Ca veut dire à peu près ceci quand le vent souffle dehors et la rouille se fait dedans, ça veut dire comme un repas qui traîne sur la table et qu’on regarde ailleurs, les choses qu’on doit faire et qui attendent en bas si près des pieds qui ne bougent plus et pourtant on voit bien tout ce qu’il reste à déplier, le linge, la vie, le lit des amis qui arrivent, et on reste là dans ce bruit des poumons qui sifflent dans une oreille et l’autre écoute le vent mais rien ne vient, les fenêtres sont soudées par la nuit glacée et les choses restent là, sur le sol à attendre que nous les empoignions mais les mains sont encore dans la rêverie d’une mélancolie qui ne renonce jamais à écraser le cœur dans une poigne d’orties qui nous pique et réveille, c’est reparti un temps, on va tenir encore jusqu’à l’aube et les bizarres chansons qui s’étouffent au parloir des vivants.
Nous marchons déjà sans regard vers le ciel.
Et puis d’un coup, les poux, la vermine, les teignes, le crissement des chitines, l’odeur de charnier, d’un coup, ce qui allait vivre a été arraché, ce qui allait livrer son suc a délivré son poison, les maisons n’abritent plus rien, les champs ne se couvrent plus de joie, les rivières sont taries pour la soif d’un seul, celui-là convoitait le blé de son voisin, coupe le blé et accable le voisin devenu enfin rouge, suffisamment rouge le corps dispersé à la hache, la lame, la machette, cette magnifique machine portative et démocratique de la mise en pièces des questions anciennes.
La courbe se referme enfin où des vies sont enfermées, vécues, ratées, rêvées, ajournées, tout est là et on pousse alors la forme devant soi, c’est léger, de plus en plus léger, ça roule tout seul parfois, parfois aussi ça dévale et on se court après mais la boule est toujours là, de plus en plus compacte et légère à la fois, une boule transparente et pleine de fantômes, un cercle des fantômes.
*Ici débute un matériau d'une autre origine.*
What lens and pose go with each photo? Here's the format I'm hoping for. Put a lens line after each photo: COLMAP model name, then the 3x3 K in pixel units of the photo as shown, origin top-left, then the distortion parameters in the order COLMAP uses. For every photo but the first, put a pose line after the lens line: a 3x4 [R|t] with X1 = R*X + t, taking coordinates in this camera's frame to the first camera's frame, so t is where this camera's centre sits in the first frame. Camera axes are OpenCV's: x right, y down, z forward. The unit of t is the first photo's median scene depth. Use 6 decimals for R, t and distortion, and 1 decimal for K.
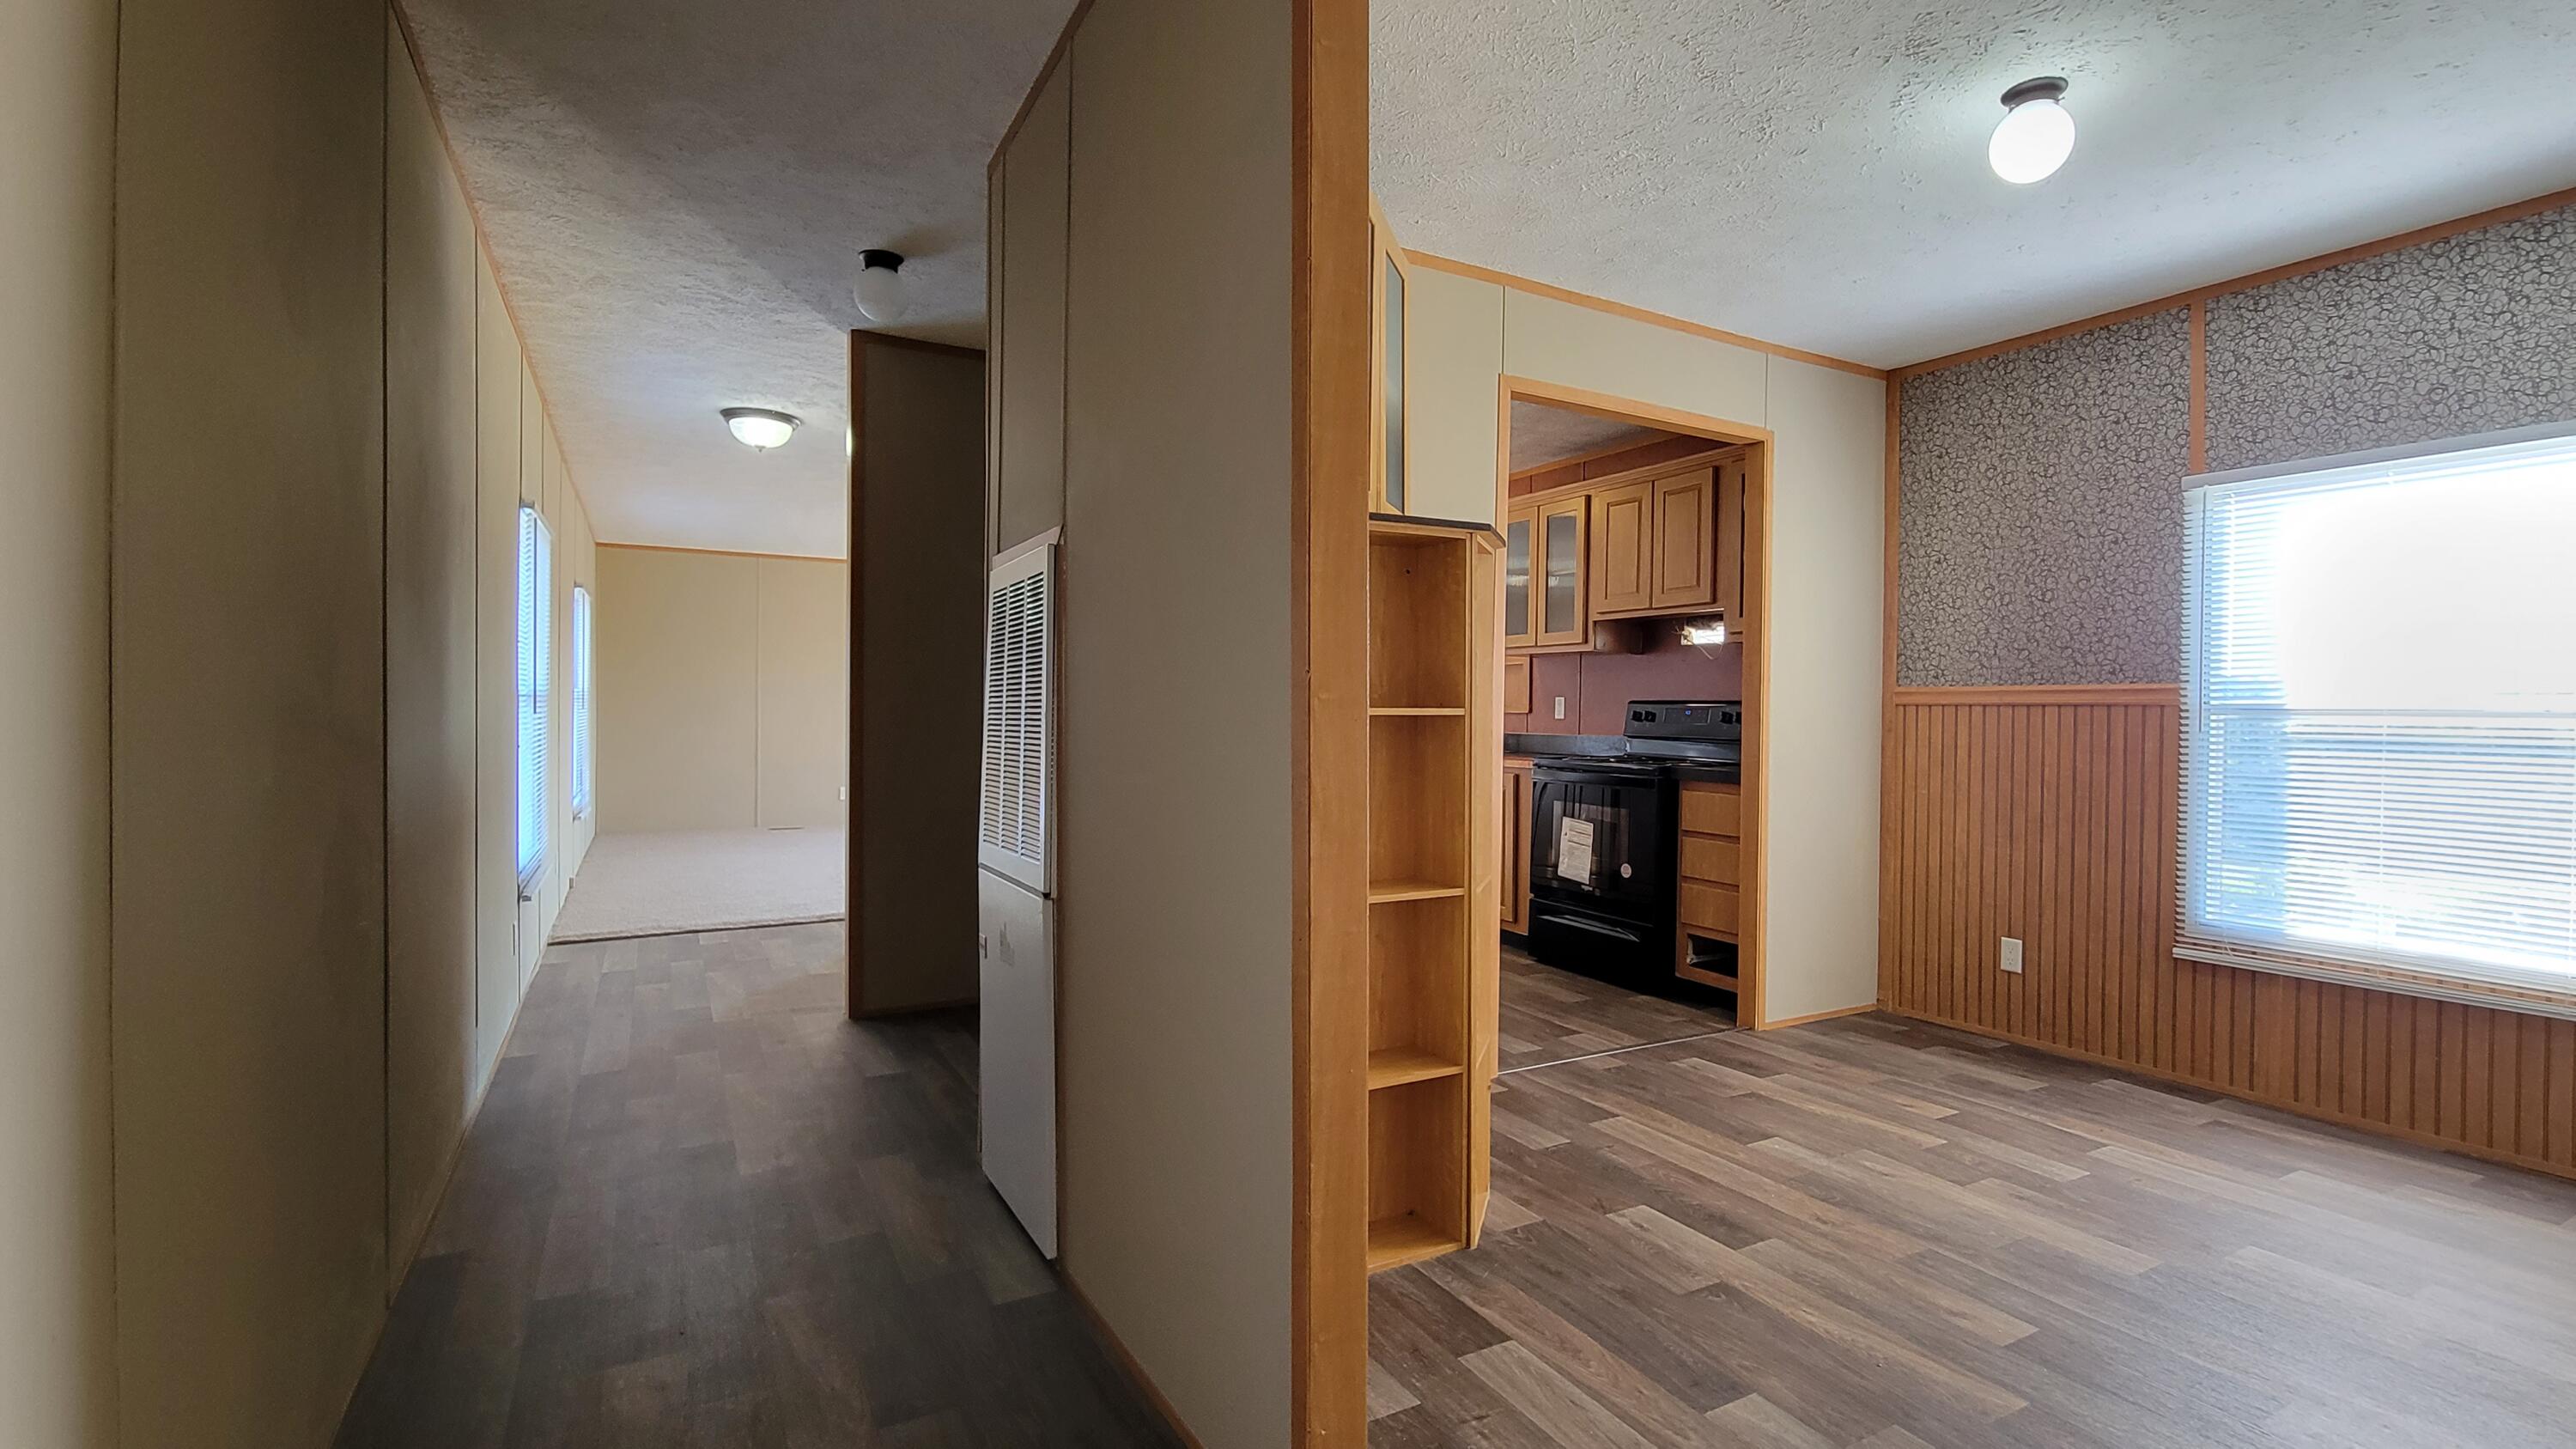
lens RADIAL K [[1119.3, 0, 1296.2], [0, 1119.3, 717.7], [0, 0, 1]] dist [-0.002654, -0.000237]
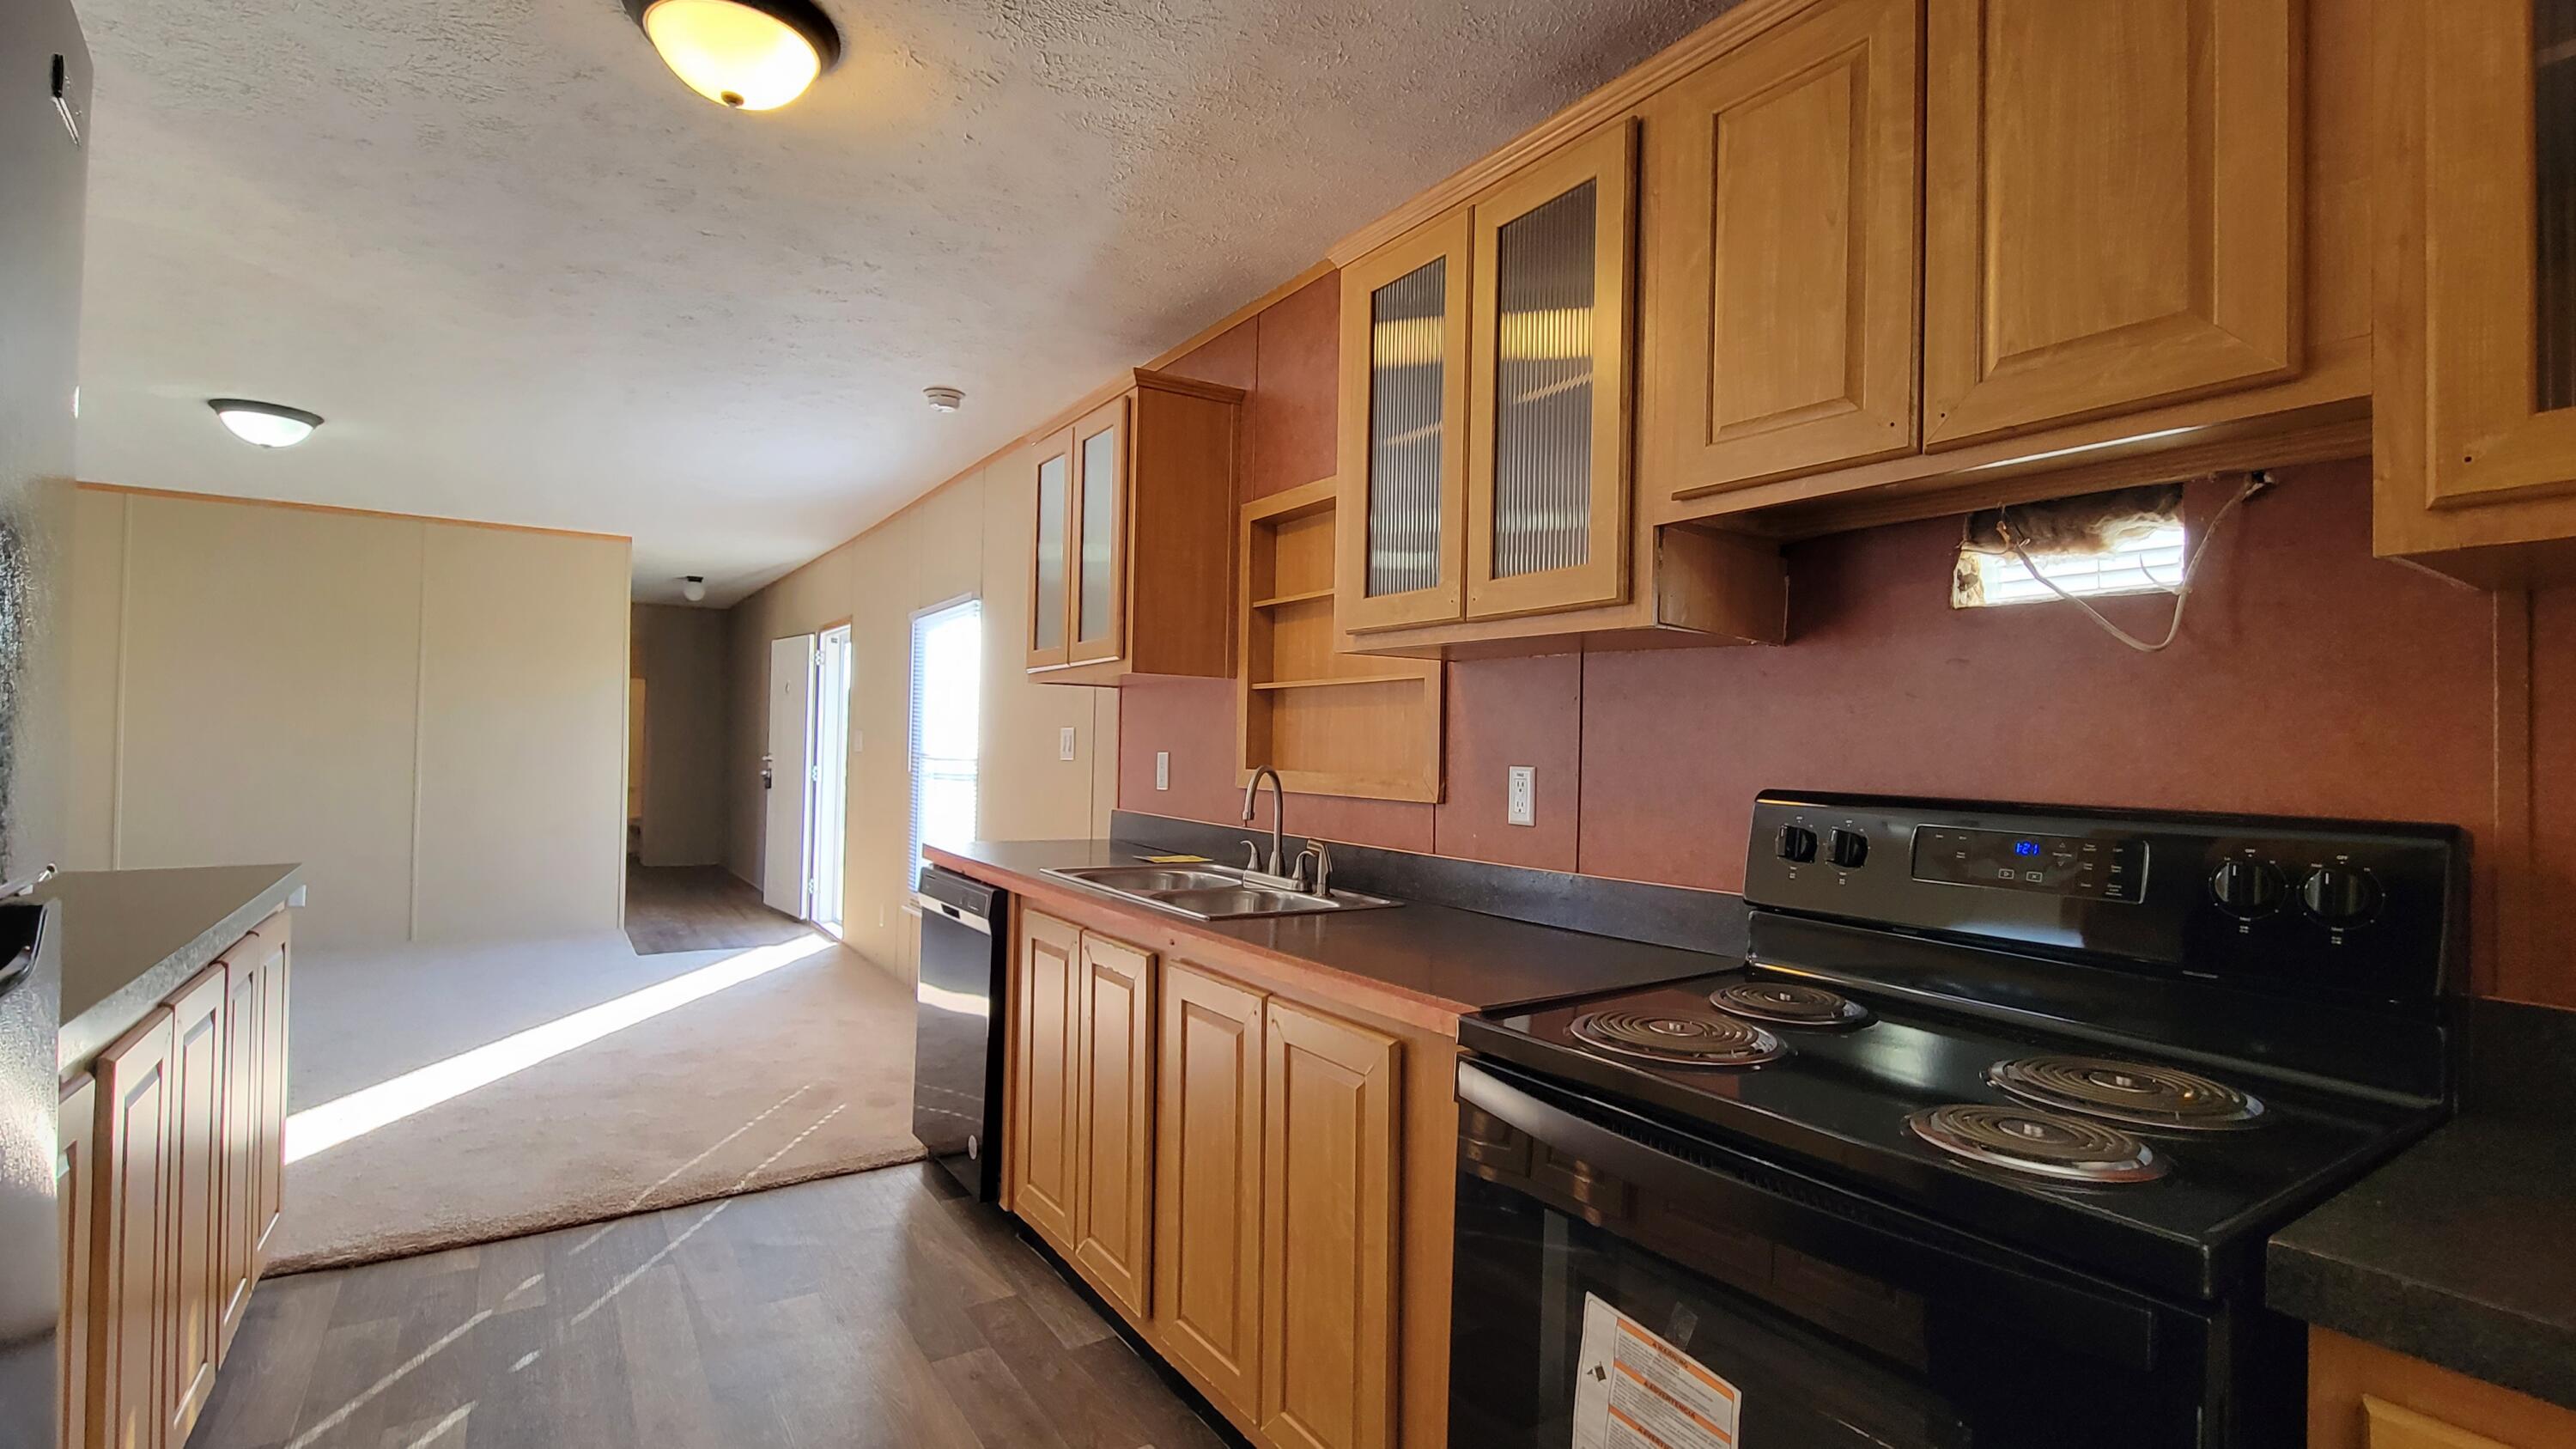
lens RADIAL K [[1119.3, 0, 1286.7], [0, 1119.3, 738.4], [0, 0, 1]] dist [-0.002654, -0.000237]
pose [[0.996912, 0.007082, 0.078206, 0.143577], [-0.005935, 0.999871, -0.014893, -0.024410], [-0.078302, 0.014383, 0.996826, 0.709194]]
Cela devait arriver, tout était fait pour que ça arrive, un jour la trajectoire se plie, s’incurve, retombe et vous êtes ramené contre vous-même, la courbe se dessine, vous ne savez pas encore où vous en êtes, mais vous savez que la ligne droite n’a jamais existé, que c’était une des plus féroces histoires qu’on vous ait racontées, cruelle et terrible trahison, définitive, l’homme nouveau.
3 novembre 2015
Contribution au Séminaire Panaït Istrati à la Maison Belgo-Roumaine. Arthis, Bruxelles.